ANALYSIS OF STRESS DISTRIBUTION IN THE VERTEBRAL BODIES USING FINITE ELEMENT ANALYSIS

Abstract

Introduction: Despite a very high fusion rate (90%) achievable by present techniques, the clinical success rate for curing back pain is in the range of 50%. We hypothesise that disc degeneration gives rise to abnormal stress patterns in the bone. Although the cages integrate fully, load is taken by the cage producing abnormal stress patterns in the vertebrae. Unless a near normal stress pattern in the vertebrae is established, pain may continue.

Method: A simple finite element model of a disc and its adjacent vertebral bodies was developed using ANSYSS software. The dimensions of the model were based on the human lumbar disc. The normal disc was modelled as a fluid with a bulk modulus of 1720 MPa. The degenerate disc was modelled as having the same material properties for the nucleus and the annulus. Fusion of the disc was modelled by replacing the nucleus with commonly used cages. In all the models, the material properties of the cancellous bone (E=100 MPa; v=0.3) and the cortical bone (E=12000 MPa; v=0.3) remained the same. The model was loaded axially with 1.5 kN.

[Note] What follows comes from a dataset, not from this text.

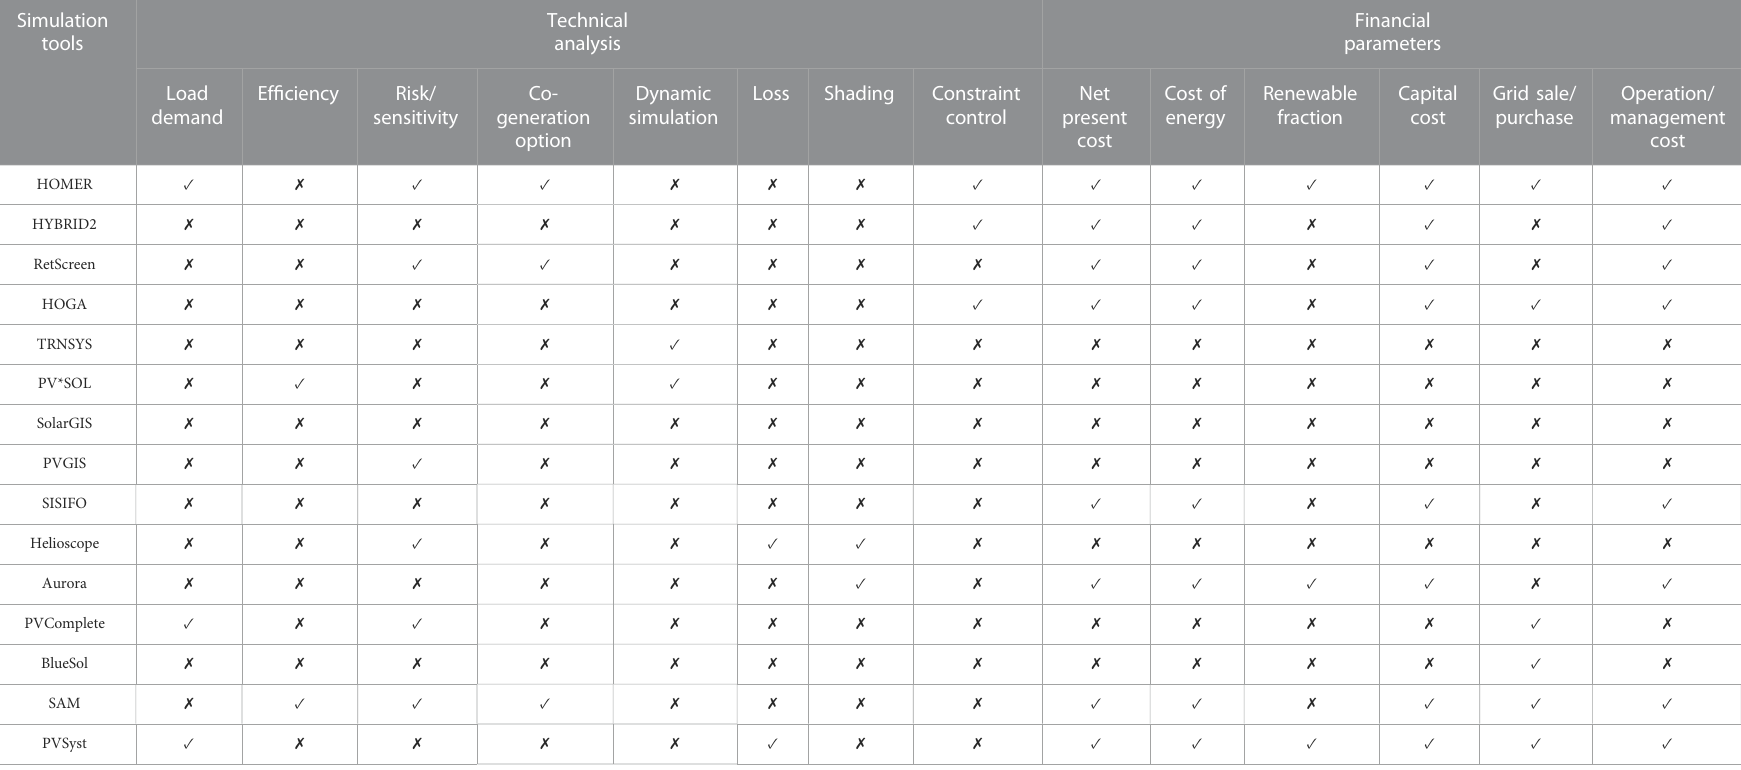
HOMER HYBRID2 RetScreen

Results: The vertical and horizontal stress patterns around a loaded degenerate disc showed areas of increased loading in the endplate and the cancellous bone confirming the authors’ previous work using load transducers. The introduction of the cages in the model changed the stress distribution – they caused an increase in the compressive stresses in the cancellous bone, and a high concentration of tensile and compressive stresses at the point of contact with the cages.

Conclusion: This study has shown that fusion cages alter the pattern of stress distribution in the adjacent vertebral bodies similar to that of a degenerate disc. It supports the concept that abnormal weight transfer is a more significant cause of back pain as compared to abnormal mobility.